I Wayan Gede Mancanegara, who runs the Ganesha Art Gallery, said many of the business operators claimed they stay away from social media because they do not want their work to be copied.
“Some said their Internet connection is not good. But these are all excuses. They just don’t want to learn new things,” the 32-year-old said.
His workshop in Kedisan village – a 20-minute drive from the nearest town Ubud – is among the few places that are still busy working on wood art orders and commissions. The fourth generation artisan has diversified his product line to offer sleek and modern designs alongside traditional Balinese style wood arts.
On a recent Friday, the workshop was abuzz with the sound of hammers and chisels as four workers carved a wooden sign for a cafe, an ornately decorated door and a statue of the mythical bird Garuda, the official symbol of Indonesia.
Lying on the floor at one corner of the hilltop workshop was a soon-to-be finished name plate, intricately carved for a high-profile politician from Jakarta.
The shop has only been around for less than two years, but it has already attracted the attention of President Joko Widodo, Bali governor I Wayan Koster and a number of high-ranking officials and politicians.
It also attracted international clienteles, with orders coming in from the United States, Germany and Singapore.
Part of the reason for his success was his savviness to promote his work on Instagram, set up as soon as he opened his business.
“I felt that having a social media presence was essential. It is especially relevant during corona where everyone could not or would not go out or travel,” he told CNA.
Mancanegara said he tried to upload at least one post or story a day to keep his 2,300 followers engaged.
He added that 90 per cent of his sales since the pandemic hit can be attributed to his social media efforts. Before, 40 per cent of his income came from locals, tourists and expatriates visiting his workshop in person.
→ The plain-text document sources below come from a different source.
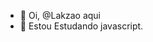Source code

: - 👋 Oi, @Lakzao aqui
- 👀 Estou Estudando javascript.

<!---
Lakzao/Lakzao is a ✨ special ✨ repository because its `README.md` (this file) appears on your GitHub profile.
You can click the Preview link to take a look at your changes.
--->
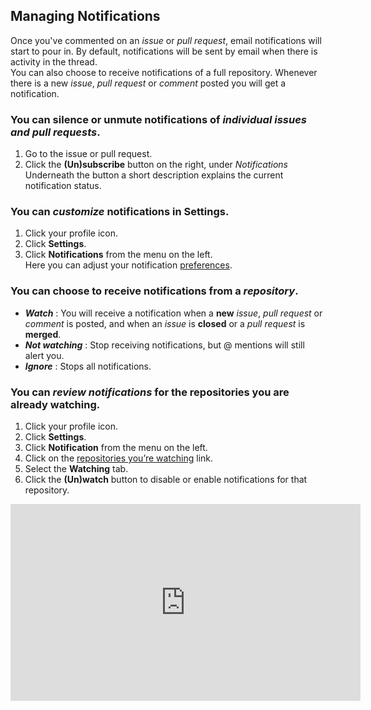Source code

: ## Managing Notifications
Once you've commented on an _issue_ or _pull request_, email notifications will start to pour in. By default, notifications will be sent by email when there is activity in the thread.  
You can also choose to receive notifications of a full repository. Whenever there is a new _issue_, _pull request_ or _comment_ posted you will get a notification.

### You can silence or unmute notifications of _individual issues and pull requests_.

1. Go to the issue or pull request.
2. Click the **(Un)subscribe** button on the right, under _Notifications_  
Underneath the button a short description explains the current notification status.

### You can _customize_ notifications in Settings.

1. Click your profile icon.
2. Click **Settings**.
3. Click **Notifications** from the menu on the left.  
Here you can adjust your notification [preferences](https://help.github.com/articles/managing-notification-delivery-methods/).

### You can choose to receive notifications from a _repository_.

* _**Watch**_ : You will receive a notification when a **new** _issue_, _pull request_ or _comment_ is posted, and when an _issue_ is **closed** or a _pull request_ is **merged**.  
* _**Not watching**_ : Stop receiving notifications, but @ mentions will still alert you.  
* _**Ignore**_ : Stops all notifications.  

### You can _review notifications_ for the repositories you are already watching.

1. Click your profile icon.
2. Click **Settings**.
3. Click **Notification** from the menu on the left.
4. Click on the [repositories you’re watching](https://github.com/watching) link.
5. Select the **Watching** tab.
6. Click the **(Un)watch** button to disable or enable notifications for that repository.

<iframe width="560" height="315" src="https://www.youtube.com/embed/ocQldxF7fMY" frameborder="0" allowfullscreen></iframe>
But that does not mean business has not slowed down. A drop in walk-in customers and a devastated global economy that discourages people from spending on arts and crafts have caused his revenue to drop by 30 to 40 per cent.
Mancanegara is trying to convince artisans from his village to at least try selling and promoting their work online.
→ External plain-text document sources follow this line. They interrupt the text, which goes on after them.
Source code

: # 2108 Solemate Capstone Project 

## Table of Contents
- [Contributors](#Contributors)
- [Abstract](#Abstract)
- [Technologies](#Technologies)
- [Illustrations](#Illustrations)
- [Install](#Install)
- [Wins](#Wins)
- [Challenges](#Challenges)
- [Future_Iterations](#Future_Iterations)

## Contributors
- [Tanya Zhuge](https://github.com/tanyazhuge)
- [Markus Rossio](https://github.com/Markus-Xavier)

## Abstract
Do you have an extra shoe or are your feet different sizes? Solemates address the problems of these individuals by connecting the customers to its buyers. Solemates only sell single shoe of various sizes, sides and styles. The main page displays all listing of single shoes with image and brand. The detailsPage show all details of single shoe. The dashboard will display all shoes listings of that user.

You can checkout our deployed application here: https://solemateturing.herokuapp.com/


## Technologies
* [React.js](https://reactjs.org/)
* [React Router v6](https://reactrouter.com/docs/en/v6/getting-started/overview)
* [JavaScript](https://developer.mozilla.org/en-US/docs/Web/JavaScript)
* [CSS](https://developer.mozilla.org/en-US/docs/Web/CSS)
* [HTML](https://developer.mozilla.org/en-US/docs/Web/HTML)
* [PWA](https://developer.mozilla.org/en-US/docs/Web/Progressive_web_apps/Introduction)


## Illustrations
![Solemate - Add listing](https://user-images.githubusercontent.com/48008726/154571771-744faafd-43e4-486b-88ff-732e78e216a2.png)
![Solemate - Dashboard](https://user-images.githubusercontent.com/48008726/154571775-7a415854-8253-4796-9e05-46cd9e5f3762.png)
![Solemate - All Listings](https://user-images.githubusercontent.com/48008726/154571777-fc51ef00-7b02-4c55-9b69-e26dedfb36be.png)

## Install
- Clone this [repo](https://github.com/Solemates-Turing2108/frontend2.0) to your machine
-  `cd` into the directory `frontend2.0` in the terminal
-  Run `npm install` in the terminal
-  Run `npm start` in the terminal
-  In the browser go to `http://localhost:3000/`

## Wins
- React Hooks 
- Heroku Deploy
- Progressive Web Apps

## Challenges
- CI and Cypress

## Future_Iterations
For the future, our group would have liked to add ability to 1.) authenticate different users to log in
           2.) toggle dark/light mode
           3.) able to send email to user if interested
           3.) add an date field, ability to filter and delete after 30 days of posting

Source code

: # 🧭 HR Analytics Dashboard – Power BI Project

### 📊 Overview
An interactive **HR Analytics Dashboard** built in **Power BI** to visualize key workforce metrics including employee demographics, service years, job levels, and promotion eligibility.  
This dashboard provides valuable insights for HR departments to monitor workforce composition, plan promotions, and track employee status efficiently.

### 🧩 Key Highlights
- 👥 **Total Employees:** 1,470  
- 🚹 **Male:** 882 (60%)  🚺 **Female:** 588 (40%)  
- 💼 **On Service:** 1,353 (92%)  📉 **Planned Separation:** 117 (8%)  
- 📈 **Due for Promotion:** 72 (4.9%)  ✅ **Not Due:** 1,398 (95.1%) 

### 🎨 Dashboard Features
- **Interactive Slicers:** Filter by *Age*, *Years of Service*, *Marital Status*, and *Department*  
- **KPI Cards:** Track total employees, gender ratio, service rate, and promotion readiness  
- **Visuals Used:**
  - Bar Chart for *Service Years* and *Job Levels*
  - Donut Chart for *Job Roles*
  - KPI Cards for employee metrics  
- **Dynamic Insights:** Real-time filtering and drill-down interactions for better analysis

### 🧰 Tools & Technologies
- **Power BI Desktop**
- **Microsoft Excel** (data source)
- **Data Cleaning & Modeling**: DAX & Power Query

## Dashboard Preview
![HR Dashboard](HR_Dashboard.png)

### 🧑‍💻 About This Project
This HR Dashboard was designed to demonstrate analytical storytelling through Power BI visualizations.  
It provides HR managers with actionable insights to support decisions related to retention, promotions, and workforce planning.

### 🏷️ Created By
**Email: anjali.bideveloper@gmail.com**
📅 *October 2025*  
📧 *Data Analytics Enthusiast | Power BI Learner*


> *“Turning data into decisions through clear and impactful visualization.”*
“I told them,‘There are no customers coming to our workshops now. Why don’t you promote your work on social media? I got many orders from social media. Why don’t you ask your kid to set up for you?’” he said.
He has helped three neighbouring workshops to set up their own social media accounts, besides sharing tips and tricks on how to get their audiences engaged.
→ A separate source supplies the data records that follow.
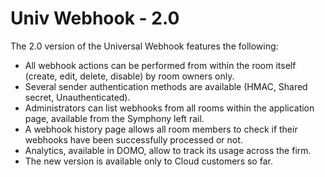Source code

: # Univ Webhook - 2.0

The 2.0 version of the Universal Webhook features the following:

* All webhook actions can be performed from within the room itself (create, edit, delete, disable) by room owners only.
* Several sender authentication methods are available (HMAC, Shared secret, Unauthenticated).
* Administrators can list webhooks from all rooms within the application page, available from the Symphony left rail.
* A webhook history page allows all room members to check if their webhooks have been successfully processed or not.
* Analytics, available in DOMO, allow to track its usage across the firm.
* The new version is available only to Cloud customers so far.

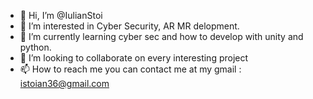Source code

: - 👋 Hi, I’m @IulianStoi
- 👀 I’m interested in Cyber Security, AR MR delopment.
- 🌱 I’m currently learning cyber sec and how to develop with unity and python. 
- 💞️ I’m looking to collaborate on every interesting project
- 📫 How to reach me you can contact me at my gmail : istoian36@gmail.com

<!---
IulianStoi/IulianStoi is a ✨ special ✨ repository because its `README.md` (this file) appears on your GitHub profile.
You can click the Preview link to take a look at your changes.
--->
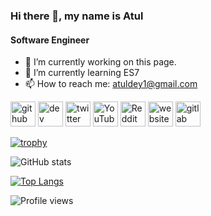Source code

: ### Hi there 👋, my name is Atul
#### Software Engineer 

- 🔭 I’m currently working on this page. 
- 🌱 I’m currently learning ES7 
- 📫 How to reach me: atuldey1@gmail.com


[<img src='https://cdn.jsdelivr.net/npm/simple-icons@3.0.1/icons/github.svg' alt='github' height='40'>](https://github.com/wizatul)  [<img src='https://cdn.jsdelivr.net/npm/simple-icons@3.0.1/icons/dev-dot-to.svg' alt='dev' height='40'>](https://dev.to/wizatul)  [<img src='https://cdn.jsdelivr.net/npm/simple-icons@3.0.1/icons/twitter.svg' alt='twitter' height='40'>](https://twitter.com/atul_dey)  [<img src='https://cdn.jsdelivr.net/npm/simple-icons@3.0.1/icons/youtube.svg' alt='YouTube' height='40'>](https://www.youtube.com/channel/UCNdPC--jxfRBMM7pA-1nKzg?view_as=subscriber)  [<img src='https://cdn.jsdelivr.net/npm/simple-icons@3.0.1/icons/reddit.svg' alt='Reddit' height='40'>](https://www.reddit.com/user/wizatul)  [<img src='https://cdn.jsdelivr.net/npm/simple-icons@3.0.1/icons/icloud.svg' alt='website' height='40'>](https://atul_dey.io)  [<img src='https://cdn.jsdelivr.net/npm/simple-icons@3.0.1/icons/gitlab.svg' alt='gitlab' height='40'>](https://gitlab.com/wizatul) 

[![trophy](https://github-profile-trophy.vercel.app/?username=wizatul)](https://github.com/ryo-ma/github-profile-trophy)

![GitHub stats](https://github-readme-stats.vercel.app/api?username=wizatul&show_icons=true)  

[![Top Langs](https://github-readme-stats.vercel.app/api/top-langs/?username=wizatul)](https://github.com/anuraghazra/github-readme-stats)

![Profile views](https://gpvc.arturio.dev/wizatul)  


<!--
**wizatul/wizatul** is a ✨ _special_ ✨ repository because its `README.md` (this file) appears on your GitHub profile.

Here are some ideas to get you started:

- 🔭 I’m currently working on ...
- 🌱 I’m currently learning ...
- 👯 I’m looking to collaborate on ...
- 🤔 I’m looking for help with ...
- 💬 Ask me about ...
- 📫 How to reach me: ...
- 😄 Pronouns: ...
- ⚡ Fun fact: ...
-->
“I also set up a different (Instagram) account for those who don’t know how to start social media. Some don’t have galleries of their own. So I act as the account’s administrator and promote their work,” he said.
Only two people have agreed to be featured at the collective account so far. “But I want all of the workshops in my village to join so they can realise the power of social media,” Mancanegara said.
The potential reach of social media, for instance, should not be underestimated, especially when one has quality goods to offer. “If you deliver quality products they will order more, recommend us to their friends or tag us on their own social media accounts,” he said.
Mancanegara is not afraid that the fellow artisans could one day be his competitors.
“I want people in my village to be able to have some income. For every workshop that can stay afloat during this hard time, there will be a dozen artisans who can continue to be productive,” he said.